» Task directions
Pick out each line of the records that includes the string "Left", and copy it.
** Dataset extract follows **
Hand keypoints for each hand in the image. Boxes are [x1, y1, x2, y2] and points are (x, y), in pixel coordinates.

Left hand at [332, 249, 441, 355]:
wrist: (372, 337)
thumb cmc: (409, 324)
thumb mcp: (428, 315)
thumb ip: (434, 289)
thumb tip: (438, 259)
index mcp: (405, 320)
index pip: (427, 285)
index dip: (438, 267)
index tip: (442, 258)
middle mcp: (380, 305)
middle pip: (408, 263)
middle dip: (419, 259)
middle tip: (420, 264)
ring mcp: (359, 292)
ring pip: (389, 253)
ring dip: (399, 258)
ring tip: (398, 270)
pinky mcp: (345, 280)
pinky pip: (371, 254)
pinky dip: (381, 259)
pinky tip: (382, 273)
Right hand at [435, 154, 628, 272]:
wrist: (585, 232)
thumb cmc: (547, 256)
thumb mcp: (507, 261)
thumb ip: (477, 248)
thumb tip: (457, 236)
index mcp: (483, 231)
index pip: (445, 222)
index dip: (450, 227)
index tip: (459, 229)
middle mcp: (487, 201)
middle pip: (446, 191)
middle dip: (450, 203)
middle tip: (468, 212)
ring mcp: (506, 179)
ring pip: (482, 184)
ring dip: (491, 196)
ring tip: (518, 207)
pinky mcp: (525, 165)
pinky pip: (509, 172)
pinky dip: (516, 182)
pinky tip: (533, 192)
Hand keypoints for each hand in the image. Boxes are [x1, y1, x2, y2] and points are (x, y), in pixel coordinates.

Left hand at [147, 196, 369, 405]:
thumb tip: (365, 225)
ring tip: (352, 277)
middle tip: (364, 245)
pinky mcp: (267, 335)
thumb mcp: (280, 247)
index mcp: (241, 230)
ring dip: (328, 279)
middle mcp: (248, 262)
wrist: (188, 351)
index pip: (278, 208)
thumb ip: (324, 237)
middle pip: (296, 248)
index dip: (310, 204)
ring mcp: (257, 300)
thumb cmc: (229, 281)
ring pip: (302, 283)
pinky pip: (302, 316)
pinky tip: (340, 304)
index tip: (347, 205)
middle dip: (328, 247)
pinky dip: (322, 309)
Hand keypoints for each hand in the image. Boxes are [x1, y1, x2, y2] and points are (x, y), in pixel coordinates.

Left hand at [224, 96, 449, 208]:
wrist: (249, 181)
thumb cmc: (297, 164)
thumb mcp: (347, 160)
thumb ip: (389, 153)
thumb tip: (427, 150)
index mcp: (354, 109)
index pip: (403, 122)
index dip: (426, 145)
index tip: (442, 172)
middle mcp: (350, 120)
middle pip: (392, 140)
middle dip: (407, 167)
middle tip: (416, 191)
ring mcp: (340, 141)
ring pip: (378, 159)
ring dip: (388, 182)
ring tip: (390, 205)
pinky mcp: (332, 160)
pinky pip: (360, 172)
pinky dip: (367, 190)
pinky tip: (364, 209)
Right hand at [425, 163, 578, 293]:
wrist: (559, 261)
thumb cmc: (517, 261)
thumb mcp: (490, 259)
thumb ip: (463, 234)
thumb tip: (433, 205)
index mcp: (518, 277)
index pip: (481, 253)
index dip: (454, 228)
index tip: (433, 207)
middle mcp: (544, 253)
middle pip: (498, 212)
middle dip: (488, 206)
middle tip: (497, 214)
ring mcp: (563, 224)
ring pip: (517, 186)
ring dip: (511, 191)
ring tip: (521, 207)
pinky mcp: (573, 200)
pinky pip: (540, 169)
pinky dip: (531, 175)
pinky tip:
** End of Dataset extract **
» Output for this exercise
Left hand at [332, 249, 441, 355]:
Left hand at [147, 196, 369, 405]:
Left hand at [224, 96, 449, 208]:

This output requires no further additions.